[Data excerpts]
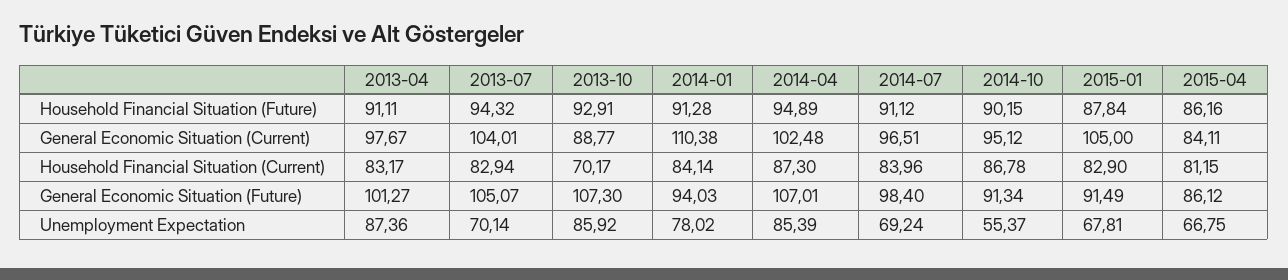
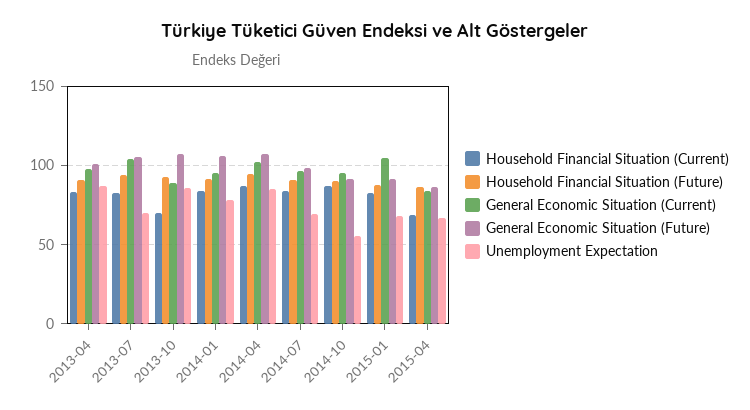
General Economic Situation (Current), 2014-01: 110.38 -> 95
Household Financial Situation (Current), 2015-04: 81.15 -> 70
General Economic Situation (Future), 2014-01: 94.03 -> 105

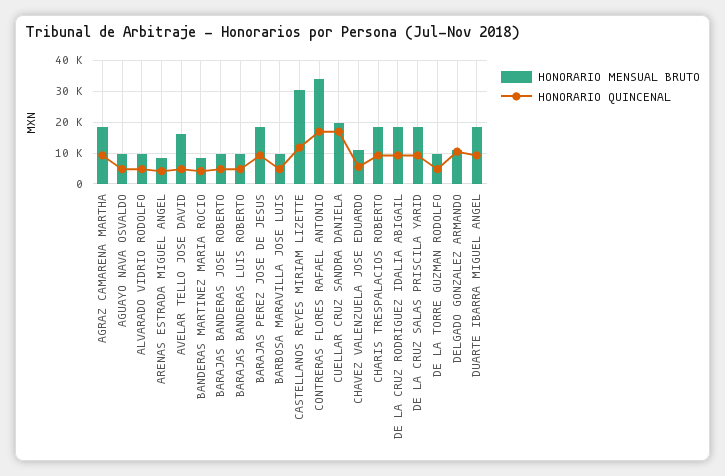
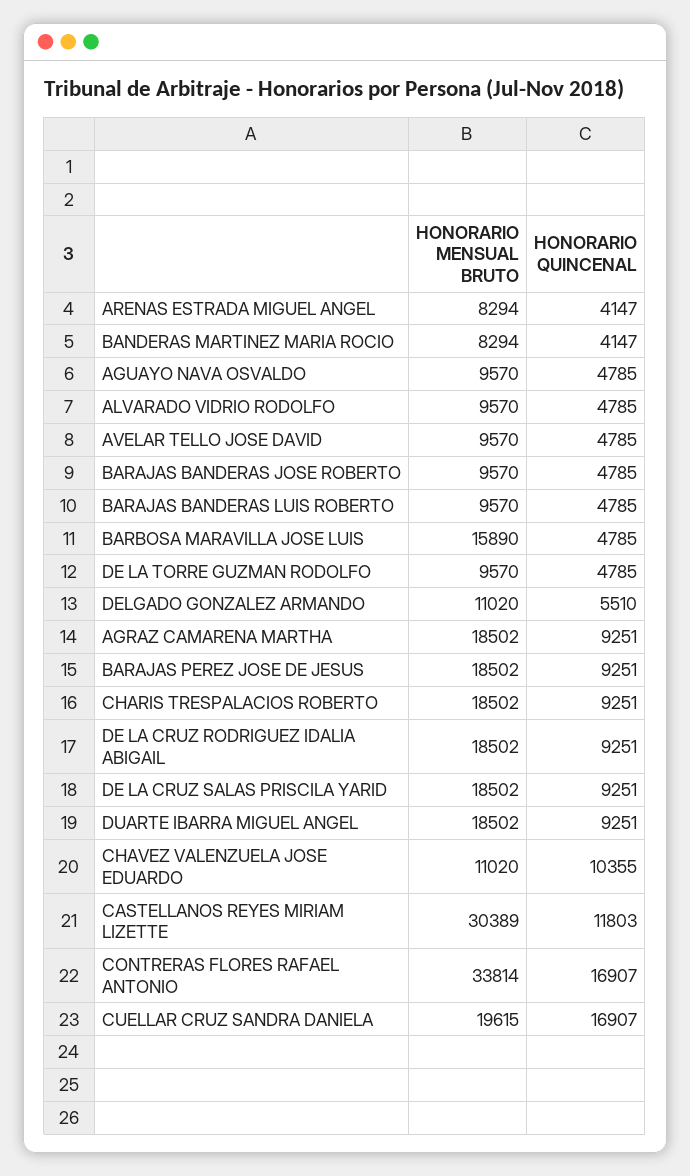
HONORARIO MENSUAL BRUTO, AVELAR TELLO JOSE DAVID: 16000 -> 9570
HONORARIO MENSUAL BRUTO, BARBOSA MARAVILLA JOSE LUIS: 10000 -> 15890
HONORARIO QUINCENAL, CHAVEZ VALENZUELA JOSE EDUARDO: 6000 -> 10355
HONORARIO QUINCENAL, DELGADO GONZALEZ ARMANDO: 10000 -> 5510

==

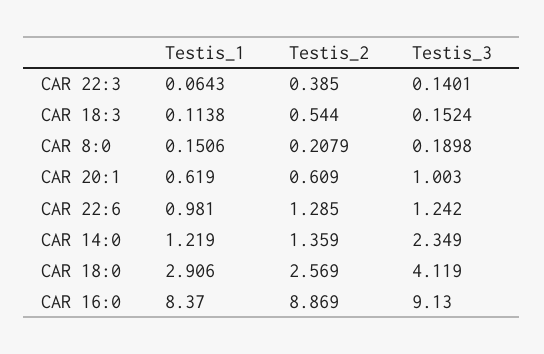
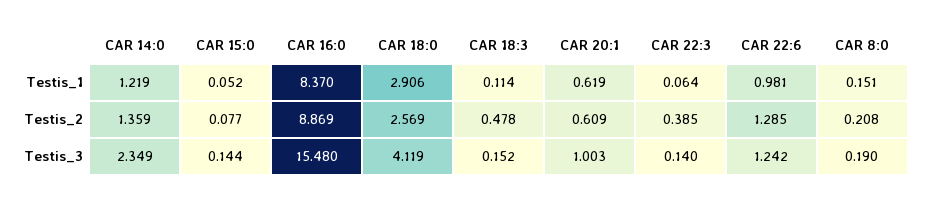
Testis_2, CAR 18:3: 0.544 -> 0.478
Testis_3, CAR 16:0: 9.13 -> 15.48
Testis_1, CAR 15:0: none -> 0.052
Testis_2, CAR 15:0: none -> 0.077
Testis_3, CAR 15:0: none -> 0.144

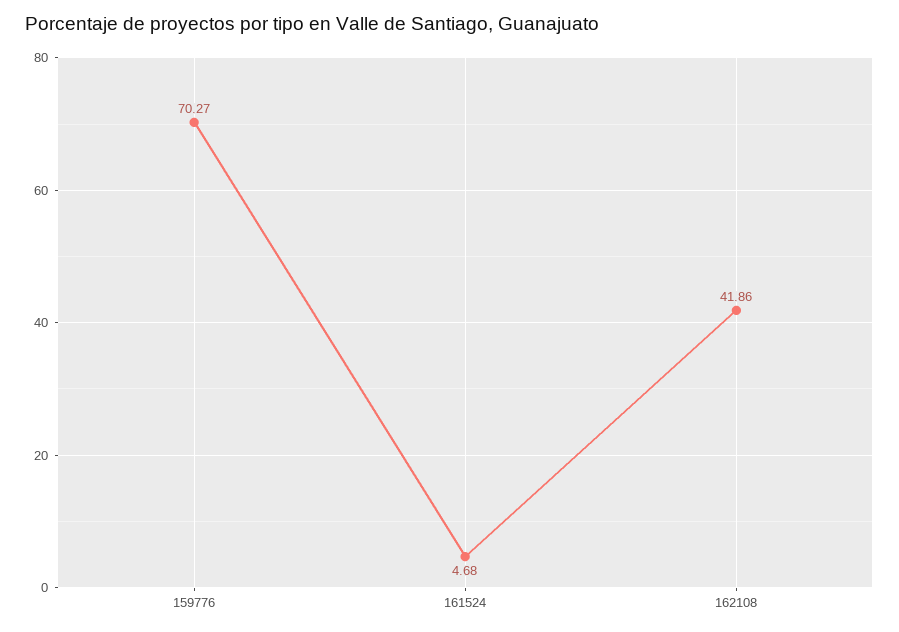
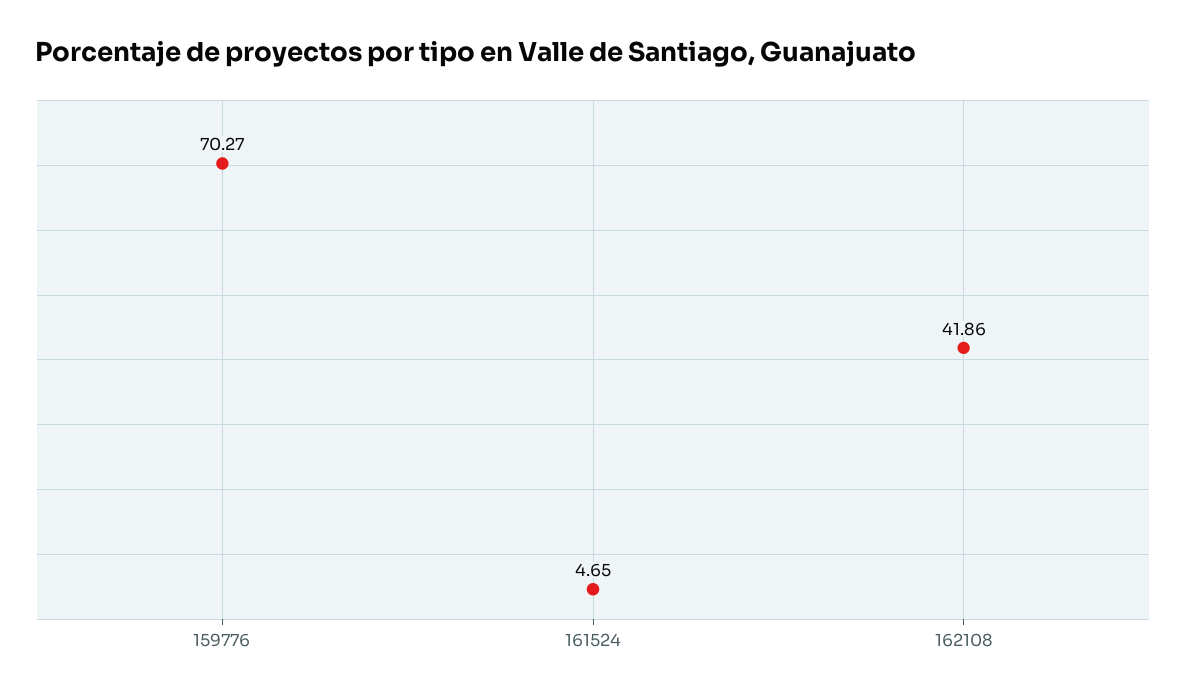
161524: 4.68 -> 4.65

What you will do:
Only lines of the data holding the word "HONORARIO" go in the answer. Please copy each of them.

Task response:
HONORARIO MENSUAL BRUTO, AVELAR TELLO JOSE DAVID: 16000 -> 9570
HONORARIO MENSUAL BRUTO, BARBOSA MARAVILLA JOSE LUIS: 10000 -> 15890
HONORARIO QUINCENAL, CHAVEZ VALENZUELA JOSE EDUARDO: 6000 -> 10355
HONORARIO QUINCENAL, DELGADO GONZALEZ ARMANDO: 10000 -> 5510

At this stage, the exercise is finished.